- Aim of the exercise: Please lay out the lines below as a Markdown table with the columns Row and Line text, numbering each row and leaving out any blank lines. Include only the lines from the one containing "общеобразовательное учрежд" up to and including the one containing "Вакантные места для".
___ Task material
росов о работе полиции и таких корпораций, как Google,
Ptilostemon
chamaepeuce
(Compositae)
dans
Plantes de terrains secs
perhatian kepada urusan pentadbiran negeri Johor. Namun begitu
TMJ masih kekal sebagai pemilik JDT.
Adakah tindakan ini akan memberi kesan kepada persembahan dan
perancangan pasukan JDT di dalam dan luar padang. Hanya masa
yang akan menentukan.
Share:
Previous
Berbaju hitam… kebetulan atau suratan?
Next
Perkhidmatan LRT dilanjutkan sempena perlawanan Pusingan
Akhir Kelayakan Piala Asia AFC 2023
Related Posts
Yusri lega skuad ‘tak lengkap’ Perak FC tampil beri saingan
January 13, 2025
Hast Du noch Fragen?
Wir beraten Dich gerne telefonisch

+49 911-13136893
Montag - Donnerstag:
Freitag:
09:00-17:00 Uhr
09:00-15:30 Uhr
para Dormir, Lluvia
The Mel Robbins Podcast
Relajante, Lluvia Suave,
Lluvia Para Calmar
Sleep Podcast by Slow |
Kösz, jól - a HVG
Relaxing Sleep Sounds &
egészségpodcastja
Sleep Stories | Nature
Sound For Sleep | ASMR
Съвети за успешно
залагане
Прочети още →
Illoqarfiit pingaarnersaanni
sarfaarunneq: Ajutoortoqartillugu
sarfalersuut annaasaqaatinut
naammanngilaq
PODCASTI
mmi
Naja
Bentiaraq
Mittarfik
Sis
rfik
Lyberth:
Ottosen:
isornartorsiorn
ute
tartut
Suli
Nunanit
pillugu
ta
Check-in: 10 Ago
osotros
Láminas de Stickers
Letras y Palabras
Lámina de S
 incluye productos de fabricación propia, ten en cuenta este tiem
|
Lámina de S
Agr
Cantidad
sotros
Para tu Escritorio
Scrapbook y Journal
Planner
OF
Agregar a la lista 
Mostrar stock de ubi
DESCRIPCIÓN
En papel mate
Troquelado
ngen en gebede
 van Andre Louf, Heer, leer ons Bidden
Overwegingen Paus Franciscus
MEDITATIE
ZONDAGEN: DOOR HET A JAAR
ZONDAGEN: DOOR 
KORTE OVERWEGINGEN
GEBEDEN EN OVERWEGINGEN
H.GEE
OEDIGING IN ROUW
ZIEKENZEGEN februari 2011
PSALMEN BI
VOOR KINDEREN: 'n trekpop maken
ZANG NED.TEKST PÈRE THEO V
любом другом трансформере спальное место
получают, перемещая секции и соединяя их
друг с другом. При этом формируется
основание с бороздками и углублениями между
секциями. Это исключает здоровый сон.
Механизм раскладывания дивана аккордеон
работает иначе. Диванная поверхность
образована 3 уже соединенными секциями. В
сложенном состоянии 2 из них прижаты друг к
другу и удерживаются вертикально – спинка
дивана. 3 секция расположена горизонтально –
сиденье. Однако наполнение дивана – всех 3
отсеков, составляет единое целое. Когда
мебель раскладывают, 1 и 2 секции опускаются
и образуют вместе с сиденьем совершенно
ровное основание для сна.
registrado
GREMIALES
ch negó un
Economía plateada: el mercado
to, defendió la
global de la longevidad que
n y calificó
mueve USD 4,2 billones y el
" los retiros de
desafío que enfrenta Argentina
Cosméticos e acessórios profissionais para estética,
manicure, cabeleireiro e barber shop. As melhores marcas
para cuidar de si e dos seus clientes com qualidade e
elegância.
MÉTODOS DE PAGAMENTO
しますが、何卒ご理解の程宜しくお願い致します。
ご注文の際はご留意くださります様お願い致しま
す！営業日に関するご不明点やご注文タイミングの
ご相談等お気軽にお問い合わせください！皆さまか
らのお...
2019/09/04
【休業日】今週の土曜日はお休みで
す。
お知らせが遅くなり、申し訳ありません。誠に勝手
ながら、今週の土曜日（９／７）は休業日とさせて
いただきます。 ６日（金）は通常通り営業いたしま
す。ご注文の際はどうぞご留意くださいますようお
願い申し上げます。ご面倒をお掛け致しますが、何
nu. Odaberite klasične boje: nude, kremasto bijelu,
______
___ Task material
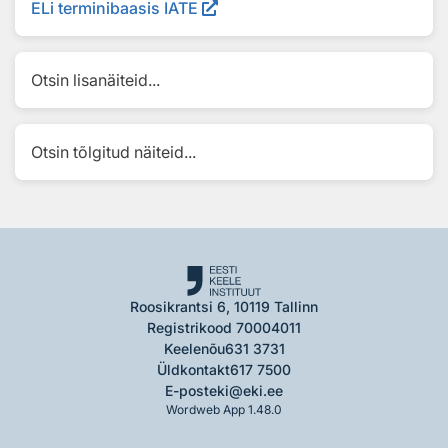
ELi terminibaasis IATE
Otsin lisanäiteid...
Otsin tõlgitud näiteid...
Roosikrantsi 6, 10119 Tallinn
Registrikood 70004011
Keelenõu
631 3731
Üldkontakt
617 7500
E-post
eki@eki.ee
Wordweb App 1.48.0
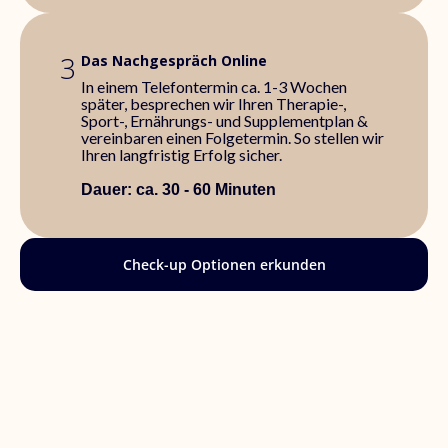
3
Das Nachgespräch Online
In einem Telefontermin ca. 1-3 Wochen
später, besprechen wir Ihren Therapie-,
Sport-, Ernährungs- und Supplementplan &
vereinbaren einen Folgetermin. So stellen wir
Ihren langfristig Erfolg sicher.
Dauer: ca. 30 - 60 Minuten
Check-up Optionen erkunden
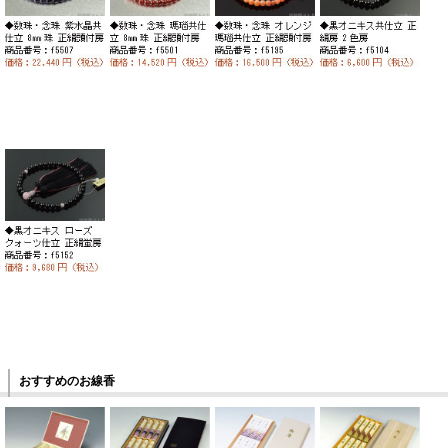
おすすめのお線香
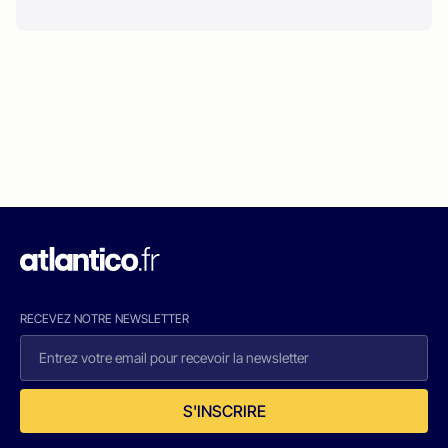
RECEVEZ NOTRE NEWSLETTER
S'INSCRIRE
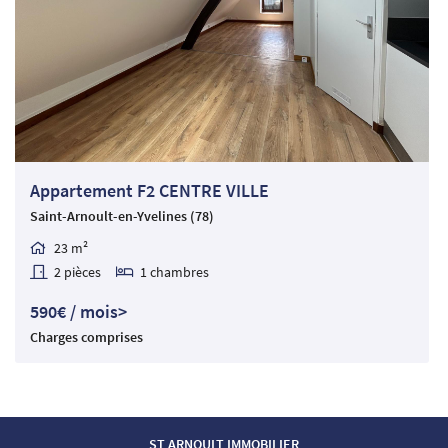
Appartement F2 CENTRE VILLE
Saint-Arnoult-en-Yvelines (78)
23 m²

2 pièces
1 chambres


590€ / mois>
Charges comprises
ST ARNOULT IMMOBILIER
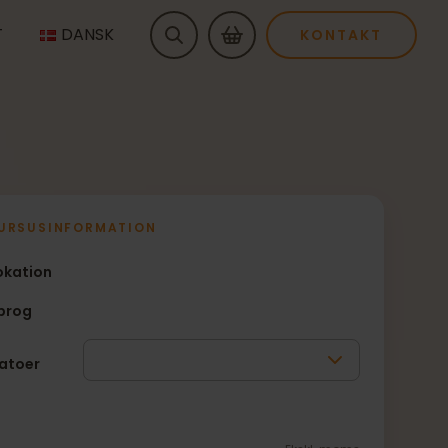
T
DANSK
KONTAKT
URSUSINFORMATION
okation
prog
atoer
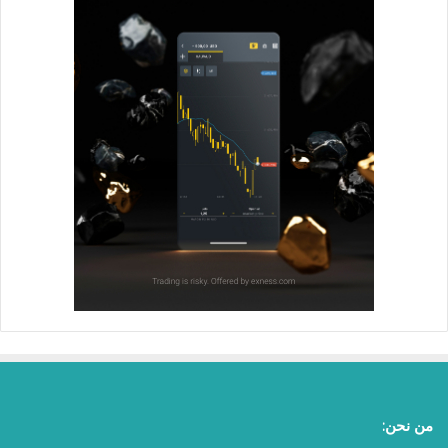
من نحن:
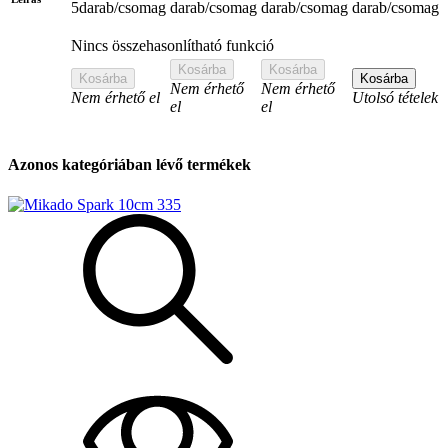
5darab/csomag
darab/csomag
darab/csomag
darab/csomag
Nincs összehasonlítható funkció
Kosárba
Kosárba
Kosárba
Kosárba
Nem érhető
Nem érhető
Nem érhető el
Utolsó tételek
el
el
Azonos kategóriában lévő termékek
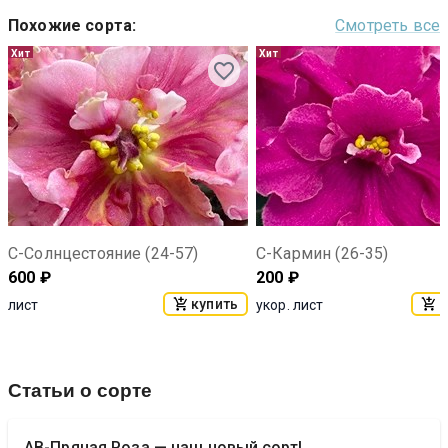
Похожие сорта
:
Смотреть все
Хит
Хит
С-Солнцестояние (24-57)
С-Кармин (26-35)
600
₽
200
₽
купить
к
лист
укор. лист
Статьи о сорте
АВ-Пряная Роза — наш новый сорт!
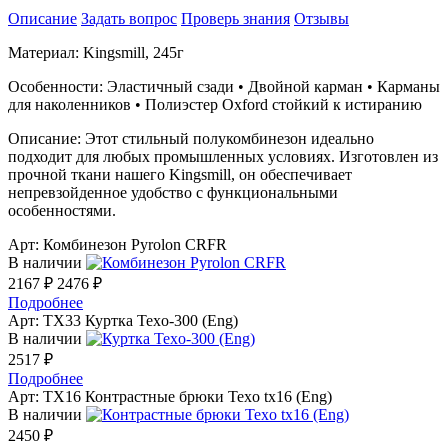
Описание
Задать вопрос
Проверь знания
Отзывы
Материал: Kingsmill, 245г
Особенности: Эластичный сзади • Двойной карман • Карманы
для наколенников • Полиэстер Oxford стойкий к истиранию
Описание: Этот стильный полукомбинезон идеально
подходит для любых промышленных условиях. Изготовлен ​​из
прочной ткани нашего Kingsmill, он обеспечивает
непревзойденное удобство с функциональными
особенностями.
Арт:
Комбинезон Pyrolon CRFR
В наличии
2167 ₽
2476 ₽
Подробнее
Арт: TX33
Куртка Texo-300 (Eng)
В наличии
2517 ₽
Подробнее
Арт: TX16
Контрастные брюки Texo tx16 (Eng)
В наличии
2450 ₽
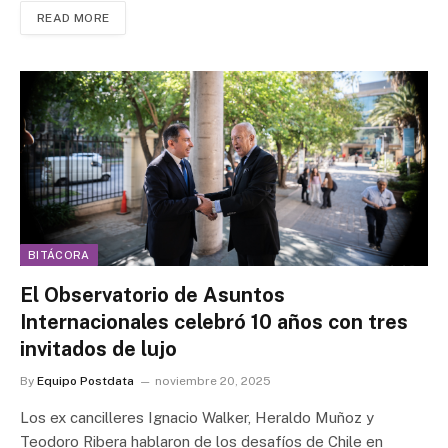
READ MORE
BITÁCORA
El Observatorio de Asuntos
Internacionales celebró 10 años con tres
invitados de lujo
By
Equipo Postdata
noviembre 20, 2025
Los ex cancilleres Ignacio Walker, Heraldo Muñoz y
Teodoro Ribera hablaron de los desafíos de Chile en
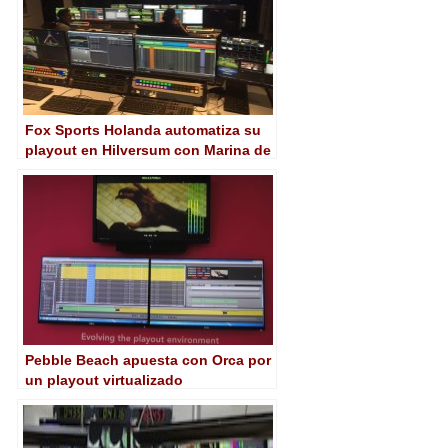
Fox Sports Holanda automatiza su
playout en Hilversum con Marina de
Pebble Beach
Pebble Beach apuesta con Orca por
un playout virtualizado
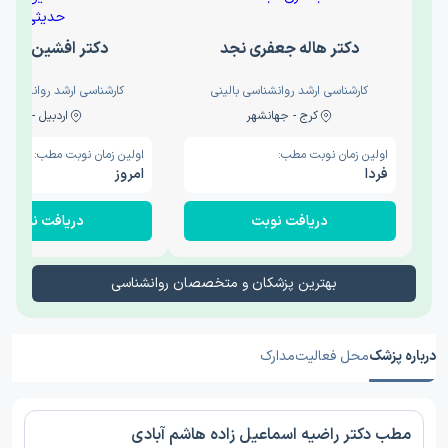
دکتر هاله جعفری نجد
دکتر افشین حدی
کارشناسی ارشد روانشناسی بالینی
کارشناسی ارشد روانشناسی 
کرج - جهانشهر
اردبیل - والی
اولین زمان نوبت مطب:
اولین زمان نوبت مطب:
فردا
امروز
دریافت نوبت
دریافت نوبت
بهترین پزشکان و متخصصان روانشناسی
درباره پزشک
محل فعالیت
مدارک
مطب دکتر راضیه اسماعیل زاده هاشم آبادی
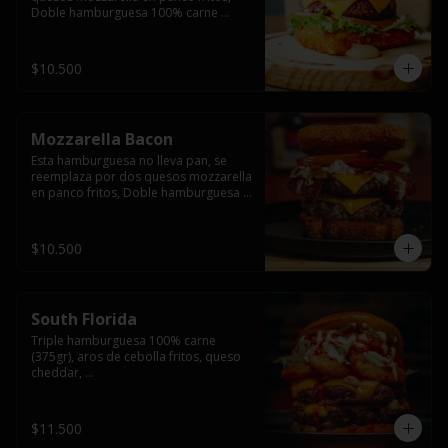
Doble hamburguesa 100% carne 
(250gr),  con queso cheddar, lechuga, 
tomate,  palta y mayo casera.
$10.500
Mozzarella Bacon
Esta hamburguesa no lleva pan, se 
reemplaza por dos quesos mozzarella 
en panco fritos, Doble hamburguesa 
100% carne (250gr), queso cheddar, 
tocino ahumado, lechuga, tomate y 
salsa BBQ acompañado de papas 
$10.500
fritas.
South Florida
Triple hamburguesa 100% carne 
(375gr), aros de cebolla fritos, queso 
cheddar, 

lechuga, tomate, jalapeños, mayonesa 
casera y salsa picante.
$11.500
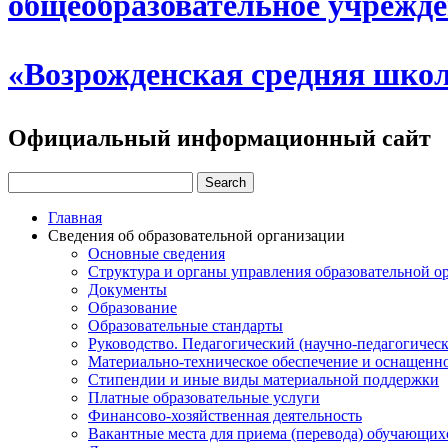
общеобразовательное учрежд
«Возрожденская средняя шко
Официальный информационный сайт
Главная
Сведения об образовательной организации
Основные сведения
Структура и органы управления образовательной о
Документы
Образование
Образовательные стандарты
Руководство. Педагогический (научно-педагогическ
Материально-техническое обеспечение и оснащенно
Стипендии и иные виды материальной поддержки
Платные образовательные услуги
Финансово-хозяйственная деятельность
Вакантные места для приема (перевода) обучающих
______
___ Task material
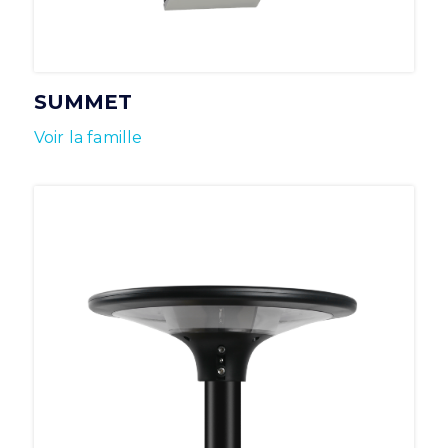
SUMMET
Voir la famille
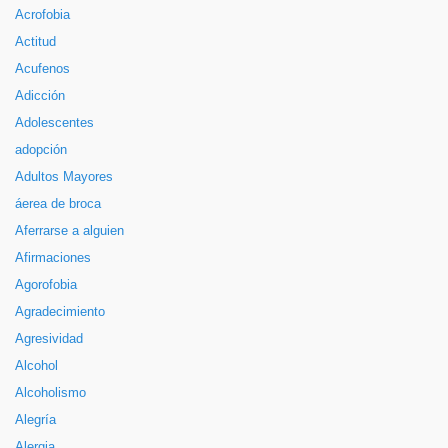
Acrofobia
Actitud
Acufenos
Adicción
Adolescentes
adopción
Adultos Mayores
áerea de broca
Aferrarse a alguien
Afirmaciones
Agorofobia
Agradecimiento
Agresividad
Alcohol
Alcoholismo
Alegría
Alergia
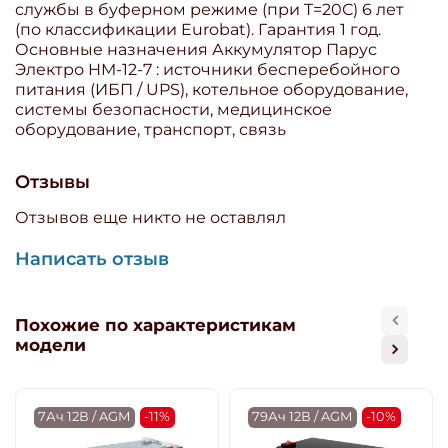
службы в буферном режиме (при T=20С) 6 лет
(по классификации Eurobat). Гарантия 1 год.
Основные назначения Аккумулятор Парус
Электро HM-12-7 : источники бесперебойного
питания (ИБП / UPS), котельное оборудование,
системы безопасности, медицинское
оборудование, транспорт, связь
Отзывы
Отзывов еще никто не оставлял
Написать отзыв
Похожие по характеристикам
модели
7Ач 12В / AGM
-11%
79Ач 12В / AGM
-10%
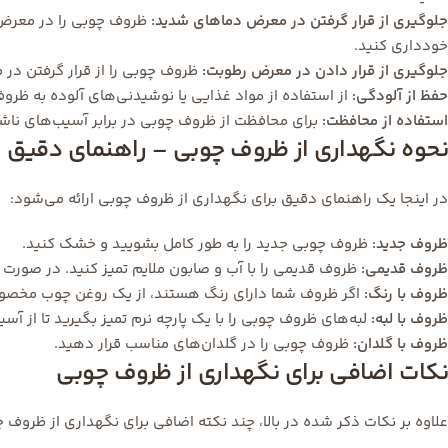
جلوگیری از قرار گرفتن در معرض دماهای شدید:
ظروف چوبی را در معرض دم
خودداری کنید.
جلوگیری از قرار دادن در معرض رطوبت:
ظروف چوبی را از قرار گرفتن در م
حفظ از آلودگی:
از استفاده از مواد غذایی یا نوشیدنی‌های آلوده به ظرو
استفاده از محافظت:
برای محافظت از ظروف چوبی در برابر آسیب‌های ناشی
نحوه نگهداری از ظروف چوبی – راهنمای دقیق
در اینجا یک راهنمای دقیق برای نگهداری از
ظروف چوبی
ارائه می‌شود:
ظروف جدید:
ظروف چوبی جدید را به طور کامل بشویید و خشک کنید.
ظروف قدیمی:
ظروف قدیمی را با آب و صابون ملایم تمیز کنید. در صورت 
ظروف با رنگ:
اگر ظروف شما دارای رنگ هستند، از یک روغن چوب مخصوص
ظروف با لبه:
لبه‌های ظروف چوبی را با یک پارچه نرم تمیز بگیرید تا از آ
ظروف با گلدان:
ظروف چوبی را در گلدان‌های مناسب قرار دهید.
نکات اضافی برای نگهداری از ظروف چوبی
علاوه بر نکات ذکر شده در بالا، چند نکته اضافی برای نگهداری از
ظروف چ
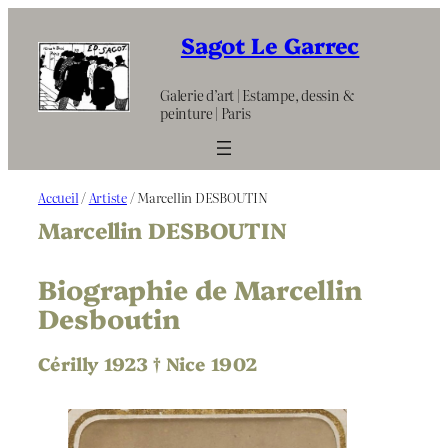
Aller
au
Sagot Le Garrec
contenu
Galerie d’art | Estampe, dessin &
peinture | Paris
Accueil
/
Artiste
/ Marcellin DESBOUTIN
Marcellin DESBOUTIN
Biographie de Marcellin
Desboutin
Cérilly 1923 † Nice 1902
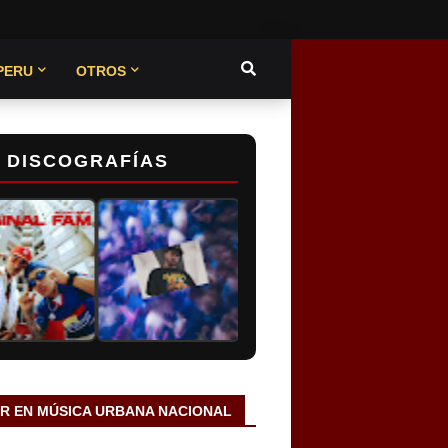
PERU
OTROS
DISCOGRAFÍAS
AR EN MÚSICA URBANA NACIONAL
______
- Answer box:
| Row | Line text |
|---|---|
| 1 | общеобразовательное учрежд |
| 2 | «Возрожденская средняя шко |
| 3 | Официальный информационный сайт |
| 4 | Главная |
| 5 | Сведения об образовательной организации |
| 6 | Основные сведения |
| 7 | Структура и органы управления образовательной о |
| 8 | Документы |
| 9 | Образование |
| 10 | Образовательные стандарты |
| 11 | Руководство. Педагогический (научно-педагогическ |
| 12 | Материально-техническое обеспечение и оснащенно |
| 13 | Стипендии и иные виды материальной поддержки |
| 14 | Платные образовательные услуги |
| 15 | Финансово-хозяйственная деятельность |
| 16 | Вакантные места для приема (перевода) обучающих |